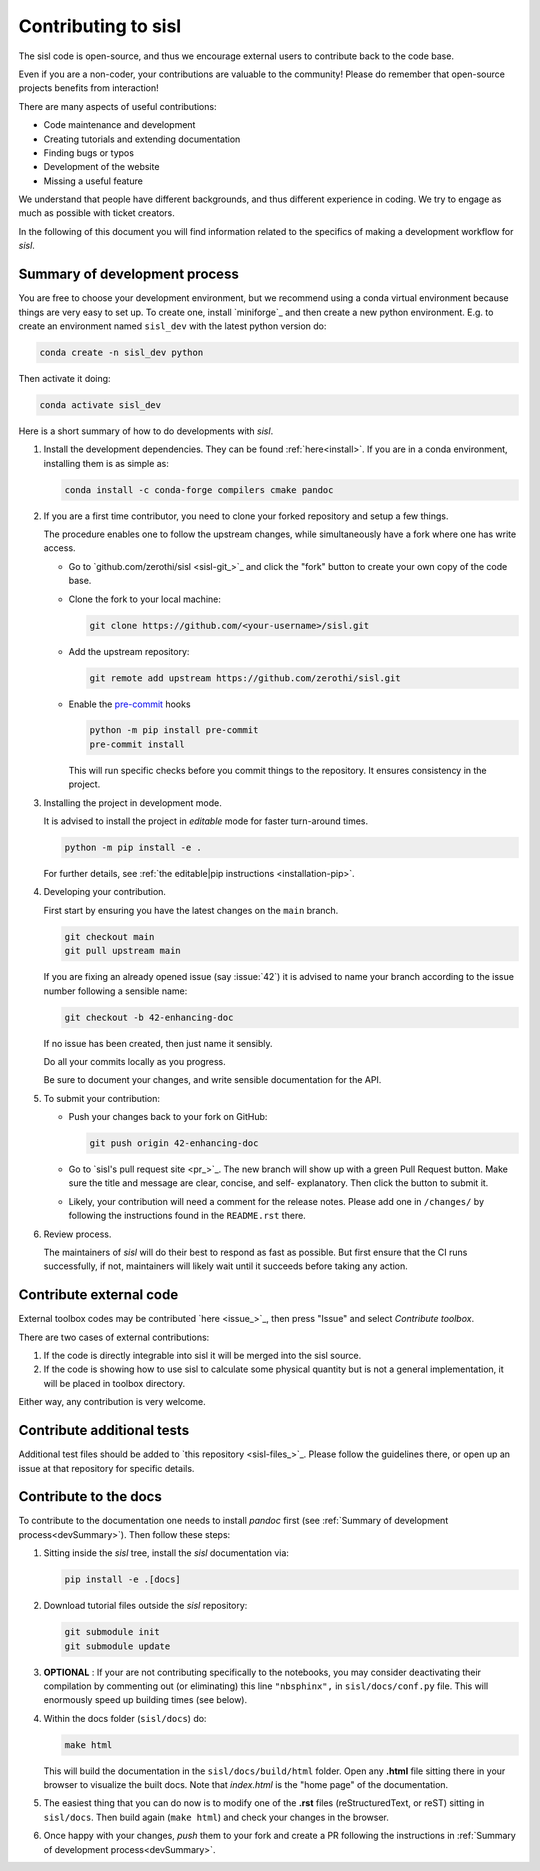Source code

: 
.. _devindex:

Contributing to sisl
====================

The sisl code is open-source, and thus we encourage external users to contribute
back to the code base.

Even if you are a non-coder, your contributions are valuable to the community!
Please do remember that open-source projects benefits from interaction!

There are many aspects of useful contributions:

- Code maintenance and development
- Creating tutorials and extending documentation
- Finding bugs or typos
- Development of the website
- Missing a useful feature

We understand that people have different backgrounds, and thus different
experience in coding. We try to engage as much as possible with ticket creators.

In the following of this document you will find information related to the specifics
of making a development workflow for `sisl`.


.. _devSummary:
Summary of development process
------------------------------

You are free to choose your development environment, but we recommend using a conda virtual
environment because things are very easy to set up. To create one, install `miniforge`_
and then create a new python environment. E.g. to create an environment named ``sisl_dev``
with the latest python version do:

.. code:: bash

   conda create -n sisl_dev python

Then activate it doing:

.. code:: bash

   conda activate sisl_dev

Here is a short summary of how to do developments with `sisl`.

1. Install the development dependencies. They can be found :ref:`here<install>`. If you are in a
   conda environment, installing them is as simple as:

   .. code:: bash

      conda install -c conda-forge compilers cmake pandoc


2. If you are a first time contributor, you need to clone your forked repository
   and setup a few things.

   The procedure enables one to follow the upstream changes, while simultaneously
   have a fork where one has write access.

   * Go to `github.com/zerothi/sisl <sisl-git_>`_ and click the "fork" button to
     create your own copy of the code base.

   * Clone the fork to your local machine:

     .. code:: bash

        git clone https://github.com/<your-username>/sisl.git

   * Add the upstream repository:

     .. code:: bash

        git remote add upstream https://github.com/zerothi/sisl.git

   * Enable the `pre-commit <https://pre-commit.com>`_ hooks

     .. code:: bash

        python -m pip install pre-commit
        pre-commit install

     This will run specific checks before you commit things to the repository.
     It ensures consistency in the project.

3. Installing the project in development mode.

   It is advised to install the project in *editable* mode for faster
   turn-around times.

   .. code:: bash

      python -m pip install -e .

   For further details, see
   :ref:`the editable|pip instructions <installation-pip>`.

4. Developing your contribution.

   First start by ensuring you have the latest changes on the ``main``
   branch.

   .. code:: bash

      git checkout main
      git pull upstream main

   If you are fixing an already opened issue (say :issue:`42`) it is advised
   to name your branch according to the issue number following a sensible name:

   .. code:: bash

      git checkout -b 42-enhancing-doc

   If no issue has been created, then just name it sensibly.

   Do all your commits locally as you progress.

   Be sure to document your changes, and write sensible documentation
   for the API.

5. To submit your contribution:

   * Push your changes back to your fork on GitHub:

     .. code:: bash

        git push origin 42-enhancing-doc

   * Go to `sisl's pull request site <pr_>`_.
     The new branch will show up with a green Pull Request
     button. Make sure the title and message are clear, concise, and self-
     explanatory. Then click the button to submit it.

   * Likely, your contribution will need a comment for the release notes.
     Please add one in ``/changes/`` by following the instructions found in
     the ``README.rst`` there.

6. Review process.

   The maintainers of `sisl` will do their best to respond as fast as possible.
   But first ensure that the CI runs successfully, if not, maintainers will likely
   wait until it succeeds before taking any action.


Contribute external code
------------------------

External toolbox codes may be contributed `here <issue_>`_, then press
"Issue" and select *Contribute toolbox*.

There are two cases of external contributions:

1. If the code is directly integrable into sisl it will be merged into the sisl source.

2. If the code is showing how to use sisl to calculate some physical quantity but is not a general
   implementation, it will be placed in toolbox directory.

Either way, any contribution is very welcome.



Contribute additional tests
---------------------------

Additional test files should be added to `this repository <sisl-files_>`_.
Please follow the guidelines there, or open up an issue at that repository
for specific details.


Contribute to the docs
----------------------

To contribute to the documentation one needs to install `pandoc` first (see
:ref:`Summary of development process<devSummary>`). Then follow these steps:

1. Sitting inside the `sisl` tree, install the `sisl` documentation via:

   .. code:: bash

      pip install -e .[docs]

2. Download tutorial files outside the `sisl` repository:

   .. code:: bash

      git submodule init
      git submodule update

3. **OPTIONAL** : If your are not contributing specifically to the notebooks,
   you may consider deactivating their compilation by commenting out (or eliminating)
   this line ``"nbsphinx",`` in ``sisl/docs/conf.py`` file. This will enormously speed up
   building times (see below).

4. Within the docs folder (``sisl/docs``) do:

   .. code:: bash

      make html

   This will build the documentation in the ``sisl/docs/build/html`` folder. Open any
   **.html** file sitting there in your browser to visualize the built docs. Note that
   `index.html` is the "home page" of the documentation.

5. The easiest thing that you can do now is to modify one of the **.rst** files
   (reStructuredText, or reST) sitting in ``sisl/docs``. Then build again (``make html``)
   and check your changes in the browser.

6. Once happy with your changes, *push* them to your fork and create a PR following the
   instructions in :ref:`Summary of development process<devSummary>`.

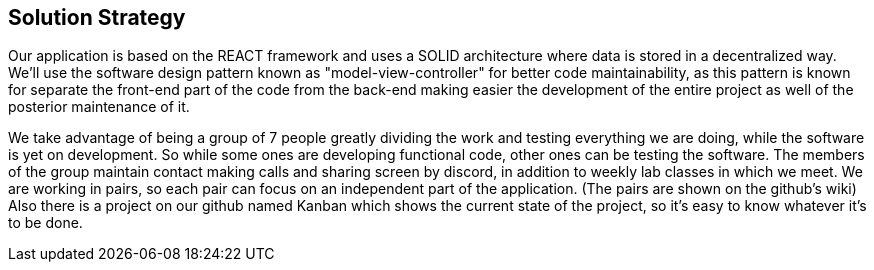 [[section-solution-strategy]]
== Solution Strategy

Our application is based on the REACT framework and uses a SOLID architecture where data 
is stored in a decentralized way.
We'll use the software design pattern known as "model-view-controller" for better code maintainability, as this
pattern is known for separate the front-end part of the code from the back-end making easier the development of the entire
project as well of the posterior maintenance of it.

We take advantage of being a group of 7 people greatly dividing the work and
testing everything we are doing, while the software is yet on development.
So while some ones are developing functional code, other ones can be testing the software.
The members of the group maintain contact making calls and sharing screen by discord, in addition to weekly lab classes
in which we meet.
We are working in pairs, so each pair can focus on an independent part of the application. (The pairs are shown on the github's wiki)
Also there is a project on our github named Kanban which shows the current state of the project, so it's easy to know
whatever it's to be done.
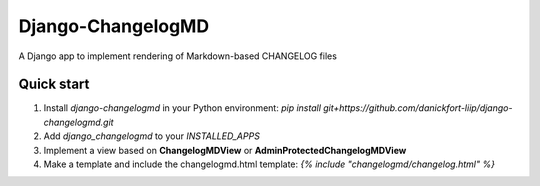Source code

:=====
Django-ChangelogMD
=====

A Django app to implement rendering of Markdown-based CHANGELOG files

Quick start
-----------

1. Install `django-changelogmd` in your Python environment: `pip install git+https://github.com/danickfort-liip/django-changelogmd.git`
2. Add `django_changelogmd` to your `INSTALLED_APPS`
3. Implement a view based on **ChangelogMDView** or **AdminProtectedChangelogMDView**
4. Make a template and include the changelogmd.html template: `{% include "changelogmd/changelog.html" %}`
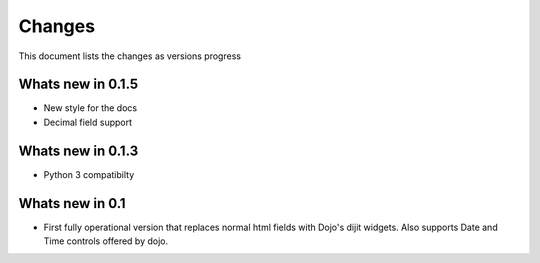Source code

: .. _changes:

Changes
============

This document lists the changes as versions progress

Whats new in 0.1.5
------------------

* New style for the docs
* Decimal field support

Whats new in 0.1.3
------------------

* Python 3 compatibilty

Whats new in 0.1
------------------

* First fully operational version that replaces normal html fields with Dojo's dijit widgets.
  Also supports Date and Time controls offered by dojo.
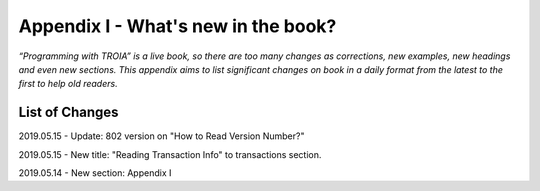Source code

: 

====================================
Appendix I - What's new in the book?
====================================

*“Programming with TROIA” is a live book, so there are too many changes as corrections, new examples, new headings and even new sections. This appendix aims to list significant changes on book in a daily format from the latest to the first to help old readers.*


List of Changes
---------------

2019.05.15 - Update: 802 version on "How to Read Version Number?"

2019.05.15 - New title: "Reading Transaction Info" to transactions section.

2019.05.14 - New section: Appendix I


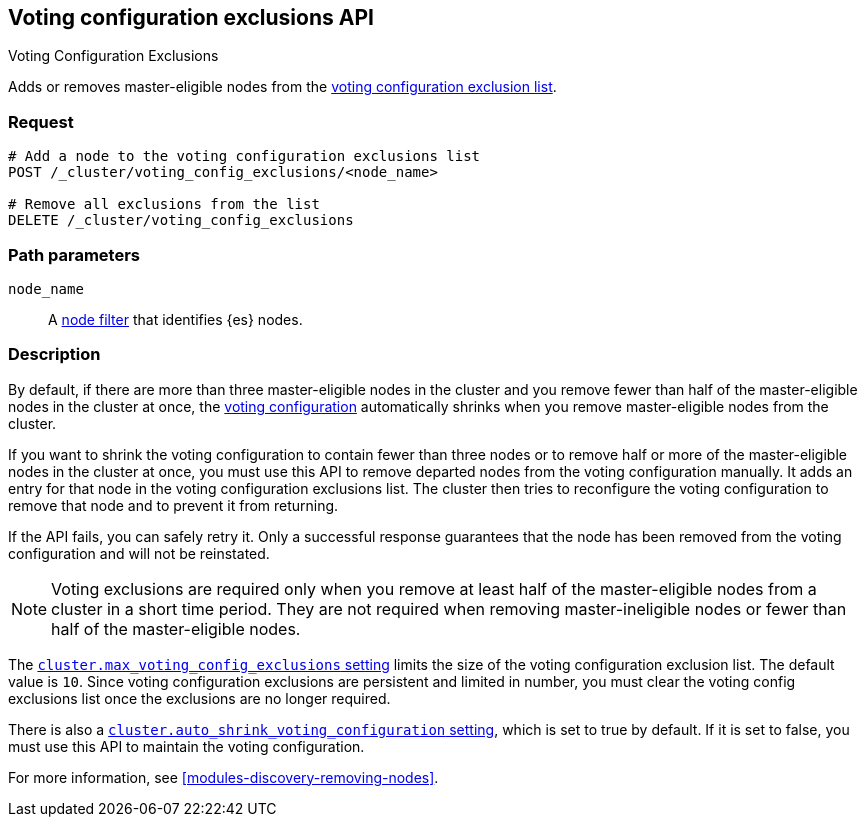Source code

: [[voting-config-exclusions]]
== Voting configuration exclusions API
++++
<titleabbrev>Voting Configuration Exclusions</titleabbrev>
++++

Adds or removes master-eligible nodes from the
<<modules-discovery-voting,voting configuration exclusion list>>.

[float]
=== Request

[source,js]
--------------------------------------------------
# Add a node to the voting configuration exclusions list 
POST /_cluster/voting_config_exclusions/<node_name>

# Remove all exclusions from the list
DELETE /_cluster/voting_config_exclusions
--------------------------------------------------
// CONSOLE

[float]
=== Path parameters

`node_name`::
  A <<cluster-nodes,node filter>> that identifies {es} nodes.

[float]
=== Description
  
By default, if there are more than three master-eligible nodes in the cluster
and you remove fewer than half of the master-eligible nodes in the cluster at
once, the <<modules-discovery-voting,voting configuration>> automatically
shrinks when you remove master-eligible nodes from the cluster.

If you want to shrink the voting configuration to contain fewer than three nodes
or to remove half or more of the master-eligible nodes in the cluster at once,
you must use this API to remove departed nodes from the voting configuration
manually. It adds an entry for that node in the voting configuration exclusions
list. The cluster then tries to reconfigure the voting configuration to remove
that node and to prevent it from returning.

If the API fails, you can safely retry it.  Only a successful response
guarantees that the node has been removed from the voting configuration and will
not be reinstated.

NOTE: Voting exclusions are required only when you remove at least half of the
master-eligible nodes from a cluster in a short time period. They are not
required when removing master-ineligible nodes or fewer than half of the
master-eligible nodes.

The <<modules-discovery-settings,`cluster.max_voting_config_exclusions`
setting>> limits the size of the voting configuration exclusion list. The
default value is `10`. Since voting configuration exclusions are persistent and
limited in number, you must clear the voting config exclusions list once the
exclusions are no longer required.

There is also a
<<modules-discovery-settings,`cluster.auto_shrink_voting_configuration` setting>>,
which is set to true by default. If it is set to false, you must use this API to
maintain the voting configuration.

For more information, see <<modules-discovery-removing-nodes>>.
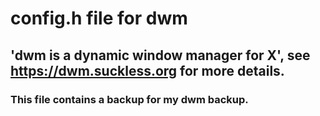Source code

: * config.h file for dwm

** 'dwm is a dynamic window manager for X', see https://dwm.suckless.org for more details.

*** This file contains a backup for my dwm backup.
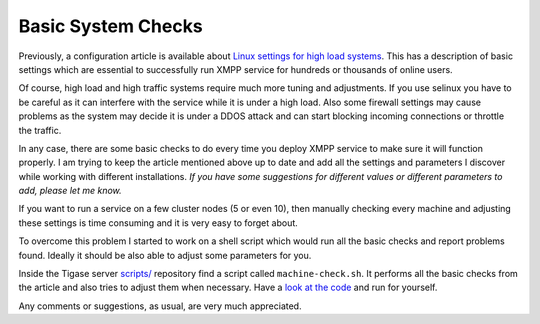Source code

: Basic System Checks
----------------------

Previously, a configuration article is available about `Linux settings for high load systems <#linuxhighload>`__. This has a description of basic settings which are essential to successfully run XMPP service for hundreds or thousands of online users.

Of course, high load and high traffic systems require much more tuning and adjustments. If you use selinux you have to be careful as it can interfere with the service while it is under a high load. Also some firewall settings may cause problems as the system may decide it is under a DDOS attack and can start blocking incoming connections or throttle the traffic.

In any case, there are some basic checks to do every time you deploy XMPP service to make sure it will function properly. I am trying to keep the article mentioned above up to date and add all the settings and parameters I discover while working with different installations. *If you have some suggestions for different values or different parameters to add, please let me know.*

If you want to run a service on a few cluster nodes (5 or even 10), then manually checking every machine and adjusting these settings is time consuming and it is very easy to forget about.

To overcome this problem I started to work on a shell script which would run all the basic checks and report problems found. Ideally it should be also able to adjust some parameters for you.

Inside the Tigase server `scripts/ <https://github.com/tigase/tigase-server/blob/master/scripts/>`__ repository find a script called ``machine-check.sh``. It performs all the basic checks from the article and also tries to adjust them when necessary. Have a `look at the code <https://github.com/tigase/tigase-server/blob/master/scripts/machine-check.sh>`__ and run for yourself.

Any comments or suggestions, as usual, are very much appreciated.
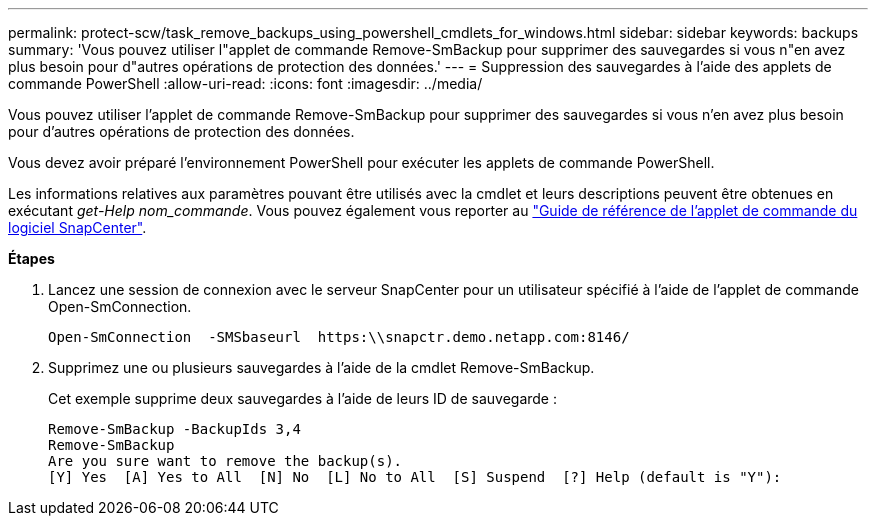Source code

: ---
permalink: protect-scw/task_remove_backups_using_powershell_cmdlets_for_windows.html 
sidebar: sidebar 
keywords: backups 
summary: 'Vous pouvez utiliser l"applet de commande Remove-SmBackup pour supprimer des sauvegardes si vous n"en avez plus besoin pour d"autres opérations de protection des données.' 
---
= Suppression des sauvegardes à l'aide des applets de commande PowerShell
:allow-uri-read: 
:icons: font
:imagesdir: ../media/


[role="lead"]
Vous pouvez utiliser l'applet de commande Remove-SmBackup pour supprimer des sauvegardes si vous n'en avez plus besoin pour d'autres opérations de protection des données.

Vous devez avoir préparé l'environnement PowerShell pour exécuter les applets de commande PowerShell.

Les informations relatives aux paramètres pouvant être utilisés avec la cmdlet et leurs descriptions peuvent être obtenues en exécutant _get-Help nom_commande_. Vous pouvez également vous reporter au https://library.netapp.com/ecm/ecm_download_file/ECMLP2886205["Guide de référence de l'applet de commande du logiciel SnapCenter"^].

*Étapes*

. Lancez une session de connexion avec le serveur SnapCenter pour un utilisateur spécifié à l'aide de l'applet de commande Open-SmConnection.
+
[listing]
----
Open-SmConnection  -SMSbaseurl  https:\\snapctr.demo.netapp.com:8146/
----
. Supprimez une ou plusieurs sauvegardes à l'aide de la cmdlet Remove-SmBackup.
+
Cet exemple supprime deux sauvegardes à l'aide de leurs ID de sauvegarde :

+
[listing]
----
Remove-SmBackup -BackupIds 3,4
Remove-SmBackup
Are you sure want to remove the backup(s).
[Y] Yes  [A] Yes to All  [N] No  [L] No to All  [S] Suspend  [?] Help (default is "Y"):
----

## HOW TO COMPLETE THIS TASK:
Repeat, line for line and exactly, the material from its first line through the line that contains "Please do remember", both ends included; no pictures belong in the copy.

## ANSWER BOX:
Source code

: 
.. _devindex:

Contributing to sisl
====================

The sisl code is open-source, and thus we encourage external users to contribute
back to the code base.

Even if you are a non-coder, your contributions are valuable to the community!
Please do remember that open-source projects benefits from interaction!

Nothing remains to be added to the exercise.